Une famille russe dans une gare de Moscou.
Artyom Geodakyan / TASSLes experts du Comité des initiatives civiles, centre d’études libéral présidé par l’ancien ministre des Finances Alexeï Koudrine, ont rédigé un rapport sur l’émigration de Russie où ils affirment que le nombre des émigrés est monté en flèche au cours des cinq dernières années.
Selon eux, entre 500 000 et 600 000 Russes sont partis pour les pays d’Europe occidentale, les Etats-Unis et Israël. Ce sont dans leur majorité des gens très cultivés, la Russie perdant avec eux « un important capital démographique, social, économique et intellectuel ».
Le rapport critique les statistiques officielles de l’émigration qui citent des chiffres trois ou quatre fois moins importants qu’ils ne le sont en réalité. Mais si les statistiques publient des données minimisées, c’est qu’il est très difficile de dénombrer les émigrés.
Toutefois, les spécialistes s’accordent à dire que même si les statistiques officielles ne sont pas très précises, elles reflètent dans l’ensemble la dynamique des changements dans ce domaine. « Les statistiques enregistrent sinon l’ampleur, du moins la dynamique (de l’émigration) », a déclaré à RBTH Vladimir Moukomel, directeur du Centre des études ethnopolitiques et régionales de l’Institut de sociologie de l'Académie des sciences.
Bien qu’il soit impossible de trouver des données fiables sur le nombre d’émigrés, les spécialistes ne sont pas enclins à dramatiser la situation concernant l’ampleur de l’émigration.
Selon une étude sociologique réalisée l’année dernière, seulement 1,5% des personnes interrogées ont l’intention de quitter la Russie pour toujours. En 2013, elles étaient deux fois plus nombreuses (3,2%). Environ 6% voudraient partir, mais n’en ont pas la possibilité.

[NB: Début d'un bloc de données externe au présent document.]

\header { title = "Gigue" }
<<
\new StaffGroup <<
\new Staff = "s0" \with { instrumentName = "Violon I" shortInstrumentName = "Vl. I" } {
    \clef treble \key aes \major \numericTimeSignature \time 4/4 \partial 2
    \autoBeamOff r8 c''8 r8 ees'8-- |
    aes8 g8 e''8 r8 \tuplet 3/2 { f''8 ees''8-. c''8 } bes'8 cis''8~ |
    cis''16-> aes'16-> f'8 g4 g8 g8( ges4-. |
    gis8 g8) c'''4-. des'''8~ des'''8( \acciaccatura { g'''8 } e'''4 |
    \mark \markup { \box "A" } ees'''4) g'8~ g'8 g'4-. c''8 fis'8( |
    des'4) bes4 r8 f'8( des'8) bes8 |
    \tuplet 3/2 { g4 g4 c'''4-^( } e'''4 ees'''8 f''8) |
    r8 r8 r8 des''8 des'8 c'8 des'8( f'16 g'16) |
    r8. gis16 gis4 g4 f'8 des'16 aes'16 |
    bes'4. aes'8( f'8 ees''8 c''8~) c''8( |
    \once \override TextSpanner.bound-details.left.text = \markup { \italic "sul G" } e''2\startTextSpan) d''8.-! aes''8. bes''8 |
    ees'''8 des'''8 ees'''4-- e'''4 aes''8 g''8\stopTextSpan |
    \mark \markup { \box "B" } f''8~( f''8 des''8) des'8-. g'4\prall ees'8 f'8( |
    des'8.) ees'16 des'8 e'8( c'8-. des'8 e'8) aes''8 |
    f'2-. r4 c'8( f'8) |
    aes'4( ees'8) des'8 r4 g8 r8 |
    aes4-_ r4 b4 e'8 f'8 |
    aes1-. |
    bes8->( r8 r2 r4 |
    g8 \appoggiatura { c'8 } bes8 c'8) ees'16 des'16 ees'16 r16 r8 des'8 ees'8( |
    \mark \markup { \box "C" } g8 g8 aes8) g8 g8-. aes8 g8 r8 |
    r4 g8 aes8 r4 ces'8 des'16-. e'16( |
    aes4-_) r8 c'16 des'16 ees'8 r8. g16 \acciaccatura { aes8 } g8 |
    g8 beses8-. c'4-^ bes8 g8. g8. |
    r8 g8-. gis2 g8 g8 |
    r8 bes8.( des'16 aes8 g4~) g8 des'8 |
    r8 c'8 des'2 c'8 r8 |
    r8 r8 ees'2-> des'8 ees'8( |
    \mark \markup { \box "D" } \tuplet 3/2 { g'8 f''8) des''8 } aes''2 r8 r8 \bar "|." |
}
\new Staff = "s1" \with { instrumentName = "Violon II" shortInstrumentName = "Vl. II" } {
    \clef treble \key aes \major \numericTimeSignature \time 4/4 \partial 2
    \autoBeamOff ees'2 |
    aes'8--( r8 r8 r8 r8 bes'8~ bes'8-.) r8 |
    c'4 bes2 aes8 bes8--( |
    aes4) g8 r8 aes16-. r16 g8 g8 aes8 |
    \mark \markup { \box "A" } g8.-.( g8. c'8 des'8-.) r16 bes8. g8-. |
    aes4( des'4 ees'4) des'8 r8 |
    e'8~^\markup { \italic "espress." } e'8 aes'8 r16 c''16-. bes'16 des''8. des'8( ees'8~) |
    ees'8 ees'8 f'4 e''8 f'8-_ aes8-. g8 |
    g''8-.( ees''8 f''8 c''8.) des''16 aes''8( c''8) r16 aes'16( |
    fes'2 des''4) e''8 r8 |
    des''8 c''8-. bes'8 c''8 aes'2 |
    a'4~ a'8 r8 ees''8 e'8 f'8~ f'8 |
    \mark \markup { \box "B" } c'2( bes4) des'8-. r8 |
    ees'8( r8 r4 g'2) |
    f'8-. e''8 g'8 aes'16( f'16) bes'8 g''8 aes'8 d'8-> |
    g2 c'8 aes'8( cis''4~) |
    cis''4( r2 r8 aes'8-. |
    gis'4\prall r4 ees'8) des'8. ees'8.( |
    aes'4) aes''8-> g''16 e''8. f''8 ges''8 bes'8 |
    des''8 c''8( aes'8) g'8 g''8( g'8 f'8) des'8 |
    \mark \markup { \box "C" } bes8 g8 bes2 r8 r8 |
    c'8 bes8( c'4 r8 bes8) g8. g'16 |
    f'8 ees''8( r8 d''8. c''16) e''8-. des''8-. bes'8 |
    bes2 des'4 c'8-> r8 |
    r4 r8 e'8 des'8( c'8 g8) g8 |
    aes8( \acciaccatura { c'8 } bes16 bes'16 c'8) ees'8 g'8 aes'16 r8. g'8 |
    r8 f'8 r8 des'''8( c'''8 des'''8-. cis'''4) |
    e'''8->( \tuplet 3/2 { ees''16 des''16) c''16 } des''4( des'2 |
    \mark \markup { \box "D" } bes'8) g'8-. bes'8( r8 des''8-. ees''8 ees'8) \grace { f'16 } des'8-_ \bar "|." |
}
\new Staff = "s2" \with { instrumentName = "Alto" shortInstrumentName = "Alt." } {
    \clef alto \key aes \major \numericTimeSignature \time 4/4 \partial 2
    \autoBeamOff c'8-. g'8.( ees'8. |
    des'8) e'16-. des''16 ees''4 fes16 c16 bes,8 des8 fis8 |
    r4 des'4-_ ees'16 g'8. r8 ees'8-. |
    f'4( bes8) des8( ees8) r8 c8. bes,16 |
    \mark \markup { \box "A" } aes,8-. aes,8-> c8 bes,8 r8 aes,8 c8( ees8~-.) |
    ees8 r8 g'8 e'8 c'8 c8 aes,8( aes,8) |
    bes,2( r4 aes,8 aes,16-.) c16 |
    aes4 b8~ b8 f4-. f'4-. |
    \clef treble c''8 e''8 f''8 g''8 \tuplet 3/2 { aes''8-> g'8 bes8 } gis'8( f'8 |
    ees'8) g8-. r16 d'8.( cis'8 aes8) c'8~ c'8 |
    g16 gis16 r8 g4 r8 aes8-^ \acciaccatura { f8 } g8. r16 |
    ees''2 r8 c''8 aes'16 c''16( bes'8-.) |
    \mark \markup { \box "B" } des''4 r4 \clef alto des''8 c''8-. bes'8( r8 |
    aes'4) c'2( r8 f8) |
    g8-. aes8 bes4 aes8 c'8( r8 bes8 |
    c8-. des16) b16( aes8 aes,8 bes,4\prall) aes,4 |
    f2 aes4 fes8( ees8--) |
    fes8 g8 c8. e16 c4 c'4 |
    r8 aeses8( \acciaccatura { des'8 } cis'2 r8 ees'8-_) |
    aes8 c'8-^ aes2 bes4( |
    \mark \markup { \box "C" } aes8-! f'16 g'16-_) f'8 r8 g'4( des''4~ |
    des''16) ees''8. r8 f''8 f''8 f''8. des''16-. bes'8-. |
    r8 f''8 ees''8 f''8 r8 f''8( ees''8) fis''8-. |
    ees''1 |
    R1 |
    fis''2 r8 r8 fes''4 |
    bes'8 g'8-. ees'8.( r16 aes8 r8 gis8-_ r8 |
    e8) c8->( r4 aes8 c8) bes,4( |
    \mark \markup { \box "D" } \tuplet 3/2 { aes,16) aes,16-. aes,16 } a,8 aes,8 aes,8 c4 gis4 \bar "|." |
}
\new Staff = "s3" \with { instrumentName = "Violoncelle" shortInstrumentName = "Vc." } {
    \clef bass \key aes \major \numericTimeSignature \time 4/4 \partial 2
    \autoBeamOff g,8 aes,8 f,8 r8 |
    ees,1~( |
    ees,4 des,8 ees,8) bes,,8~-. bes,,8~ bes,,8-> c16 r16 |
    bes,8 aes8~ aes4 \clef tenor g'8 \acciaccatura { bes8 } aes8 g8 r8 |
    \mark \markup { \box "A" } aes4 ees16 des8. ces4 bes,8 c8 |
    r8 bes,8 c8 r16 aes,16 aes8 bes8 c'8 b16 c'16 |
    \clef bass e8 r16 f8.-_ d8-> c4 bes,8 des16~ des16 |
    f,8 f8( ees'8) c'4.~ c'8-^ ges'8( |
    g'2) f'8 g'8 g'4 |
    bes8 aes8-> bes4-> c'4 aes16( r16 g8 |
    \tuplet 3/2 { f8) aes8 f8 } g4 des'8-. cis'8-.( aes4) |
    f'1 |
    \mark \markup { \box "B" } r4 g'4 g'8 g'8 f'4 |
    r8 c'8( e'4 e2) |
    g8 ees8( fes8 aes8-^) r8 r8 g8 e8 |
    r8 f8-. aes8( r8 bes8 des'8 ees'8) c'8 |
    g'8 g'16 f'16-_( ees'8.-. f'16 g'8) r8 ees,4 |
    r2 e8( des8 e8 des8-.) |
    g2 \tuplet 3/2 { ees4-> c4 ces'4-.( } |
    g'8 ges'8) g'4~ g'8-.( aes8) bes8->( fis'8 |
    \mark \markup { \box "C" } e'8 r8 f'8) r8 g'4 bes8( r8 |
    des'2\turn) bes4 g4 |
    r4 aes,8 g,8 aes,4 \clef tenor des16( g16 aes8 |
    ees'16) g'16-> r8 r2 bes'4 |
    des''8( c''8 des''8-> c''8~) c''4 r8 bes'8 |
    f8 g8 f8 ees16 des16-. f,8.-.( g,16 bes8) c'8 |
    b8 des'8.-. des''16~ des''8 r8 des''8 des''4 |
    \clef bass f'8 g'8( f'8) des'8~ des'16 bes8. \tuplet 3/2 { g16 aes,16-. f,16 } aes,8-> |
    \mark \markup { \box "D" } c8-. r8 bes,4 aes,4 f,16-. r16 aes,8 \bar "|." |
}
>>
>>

Ainsi, ceux qui pensent à émigrer ne sont que 7% ou 8%. Quant au rapport du Comité des initiatives civiles, il situe le nombre de ces personnes dans une fourchette comprise entre 8% et 23%.

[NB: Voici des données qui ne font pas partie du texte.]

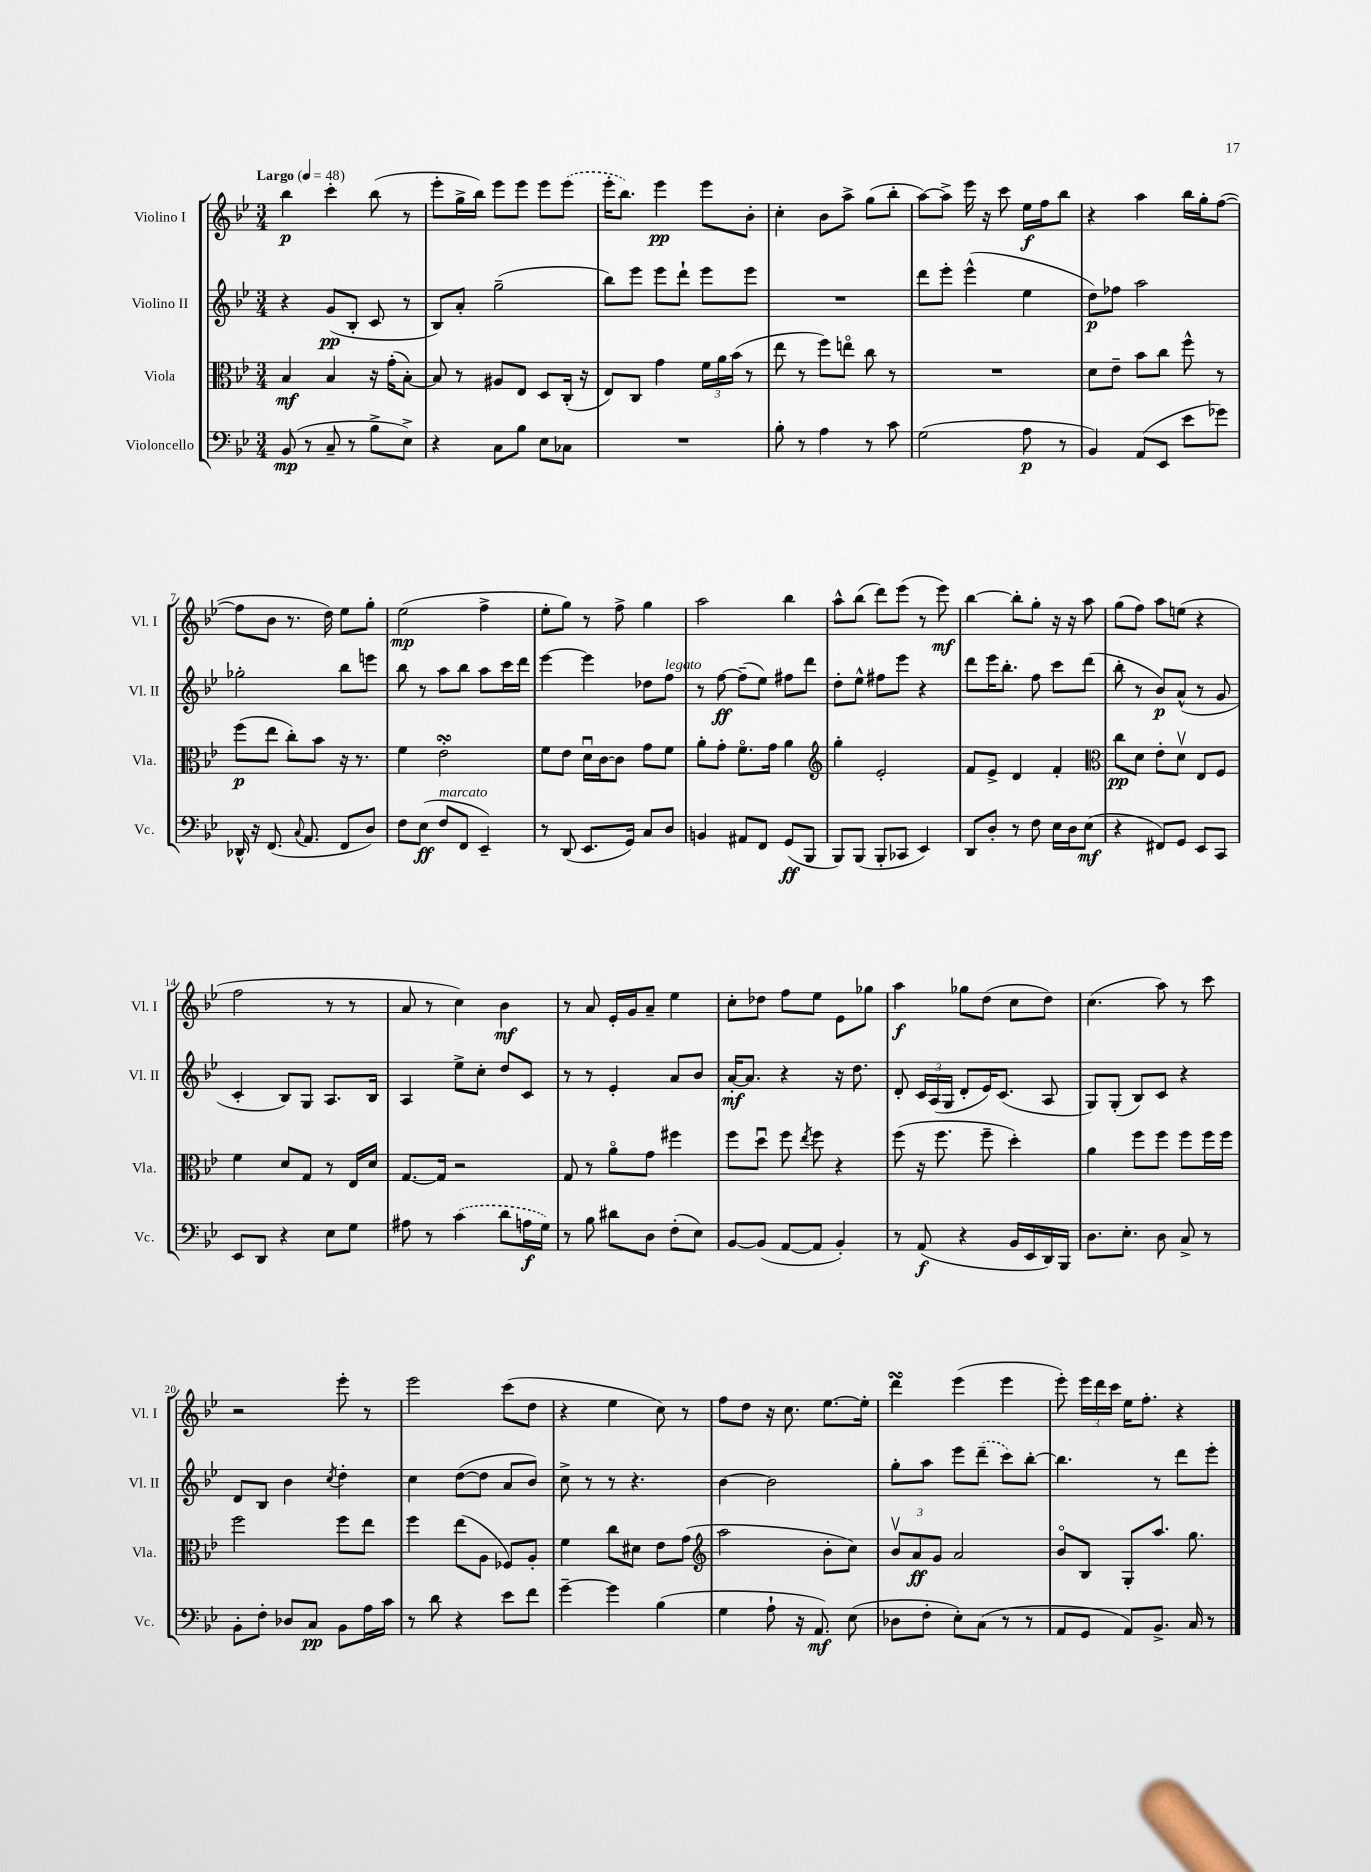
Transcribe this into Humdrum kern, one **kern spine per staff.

D’après Vladimir Moukomel, l’affirmation sur une hausse du désir d’émigrer n’est juste que pour les jeunes, et encore, seulement pour une partie. Ces jeunes arguent du manque de justice sociale au sein de la société russe et de l’absence de perspectives personnelles suite à un mauvais fonctionnementdes ascenseurs sociaux pour justifier leur désir de plier bagage.
Toutefois, il s’avère que le désir d’ailleurs n’est pas propre uniquement aux jeunes. Parmi les émigrés, il y a un certain nombre (bien que difficile à préciser) de gens très cultivés entre 30 et 45 ans qui quittent la Russie pour des raisons sociales et économiques : mécontents des salaires trop bas, des impôts élevés et de la corruption. La crise économique de ces dernières années a joué son rôle.
Les experts relèvent dans le même temps une tendance contraire : le retour de ceux qui étaient partis après la chute de l’URSS au début des années 1990.
Les émigrés de Russie choisissent surtout comme destination l’Europe occidentale (essentiellement l’Allemagne), les Etats-Unis et Israël. Les experts font remarquer que la liste de ces destinations « traditionnelles » s’est élargie à des pays qui étaient jusqu’ici exotiques pour les Russes, comme l’Australie et la Nouvelle-Zélande.
La Russie se classe troisième dans le monde d’après le nombre d’immigrés. Selon les Nations unies, ils sont 11,6 millions à habiter actuellement en permanence la Russie.
Vladimir Moukomel affirme que ces données ne sont justes qu’en partie. Ainsi, ces 11,6 millions incluent tous les étrangers qui se trouvent actuellement en Russie : aussi bien les touristes que ceux qui franchissent le territoire en transit. D’après lui, les travailleurs s’expatriant pour des raisons économiques ne sont qu’environ 6,5 millions.Il s’agit essentiellement de ressortissants de trois républiques qui avaient fait partie de l’URSS : l’Ouzbékistan, le Tadjikistan et le Kirghizistan (ils constituent plus de 70% des nouveaux arrivants en Russie). Il y a également parmi les migrants un grand nombre d’Ukrainiens, ainsi que des Moldaves et des ressortissants des pays de l’Asie du Sud-Est comme, par exemple, le Vietnam.
Il serait erroné de qualifier tous les migrants de gens peu cultivés uniquement parce qu’ils occupent des emplois non qualifiés. Selon une étude réalisée par des spécialistes de la Haute école d'économie de Moscou, environ 17% des migrants possèdent un diplôme d’études supérieures et environ 25% un diplôme d’études secondaires spécialisées ou d’enseignement secondaire professionnel. 75% d’entre eux ont moins de 40 ans.